Esa divinidad-sistema social, de la que hoy se asombra la tilinguería progresista, es una suerte de elefante en un bazar que no tiene novedad alguna en tanto su emergencia remite a mediados del
siglo XVIII con el Leviatán de Hobbes. Este Leviatán es el dios mortal por debajo del dios eterno: es el dios de la religión del mercado; el dinero es, según Hobbes, su sangre. El dinero es el principio de vida del dios mortal, que es el dios del mercado Esta divinidad es el centro del sistema económico-social. Se trata del mercado transformado en el dios único. que es a la vez mercado, dinero y capital. Es un dios nuevamente trinitario, a imagen y semejanza del Dios cristiano del que la progresía buscaba emanciparse por vía del Estado, que gestaba a la par el mercado capitalista como un huevo de serpiente.
En definitiva, no hay secularización, sino divinización del mercado. No hay verdadero “desencantamiento” con lo religioso. No hay liberación a pesar que se haga un culto ideológico de la libertad como valor abstracto, sino un reencantamiento con una entidad que estando fuera de nosotros y creada por el orden social capitalista nos domina y nos ubica en condición servil hacia su expresión más icónica que es el Dinero en tanto elemento salvador y dador de seguridad por facilitador del desenvolvimiento en esa divinidad que es el mercado que todo lo puede. Hay una fetichizarían del mundo mercantil. En él la omnipresencia del mercado está dada la divinidad más alta y única. Es el dios de la autorregulación del mercado que, con su mano invisible, lleva toda acción humana realizada en los mercados al mejor resultado posible.

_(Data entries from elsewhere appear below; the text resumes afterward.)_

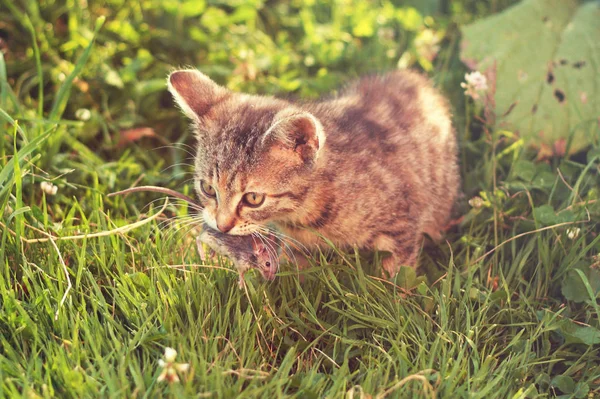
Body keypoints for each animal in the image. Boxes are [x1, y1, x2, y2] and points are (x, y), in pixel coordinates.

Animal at [169, 70, 460, 276]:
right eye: (208, 188)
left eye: (253, 198)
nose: (222, 226)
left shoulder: (403, 221)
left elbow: (399, 276)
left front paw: (396, 304)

El mercado es el ser supremo para el ser humano. El mercado decide legítimamente sobre vida y muerte, por eso habilita por ejemplo la venta de niños o de órganos, según lo expresa públicamente como posibilidad de la vida social, uno de los sacerdotes más votados en la última PASO. Dicho, en otros términos. Los medios que utiliza el mercado, en su función de autorregulación, son el hambre y la enfermedad. a eso se debe la armonía del mercado. Esta armonía asegura que cada uno sea servidor del otro, inclusive a través de su muerte. asegura que no sobreviva ninguna población que resulte sobrante en el mercado. El mercado mata graciosamente a los superfluos, que él mismo promovió.

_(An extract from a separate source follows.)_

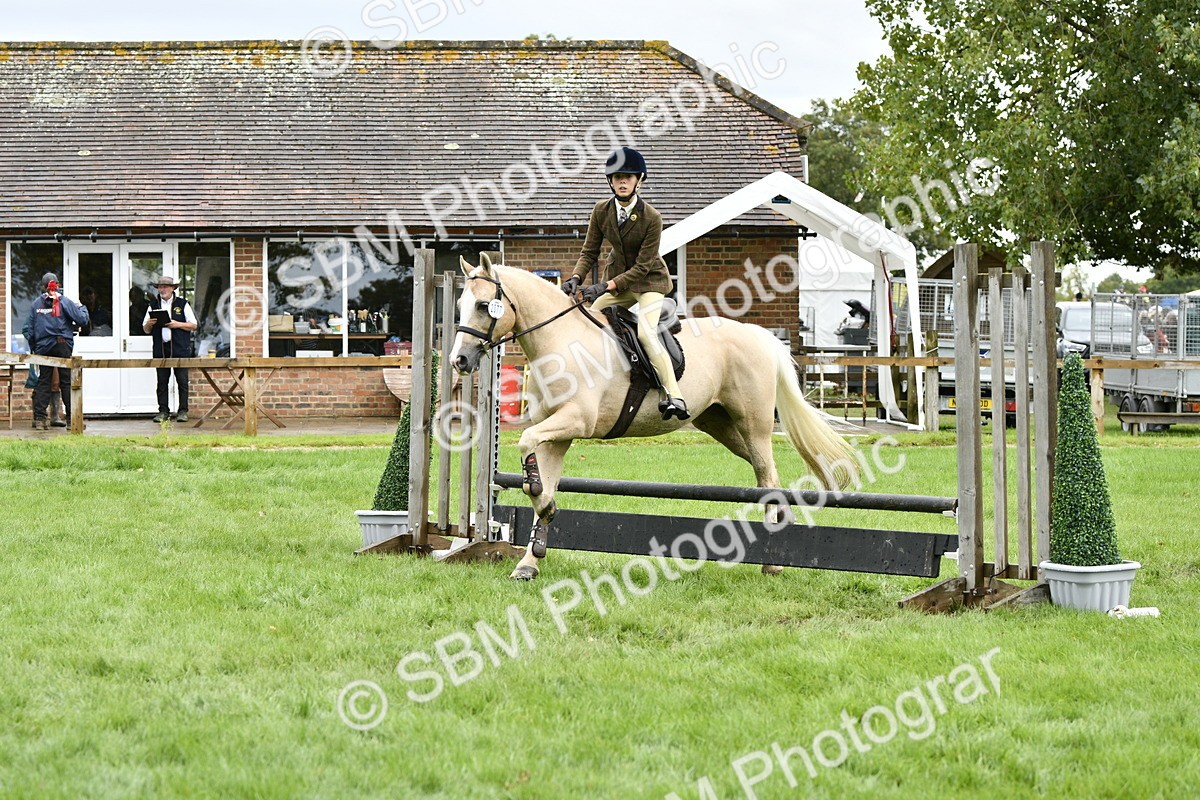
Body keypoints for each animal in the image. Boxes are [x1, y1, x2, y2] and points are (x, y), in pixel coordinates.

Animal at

De esta manera la mística y teológica armonía del mercado es total y absolutamente condicionante de las posibilidades limitadas de la condición humana que servilmente le rinde pleitesía para beneficio exclusivo de los propietarios en desmedro de todo aquel que solo tiene su fuerza de trabajo para llevar en ofrenda a ese altar de la pretendida civilización que no es otra cosa que su inverso, la barbarie capitalista.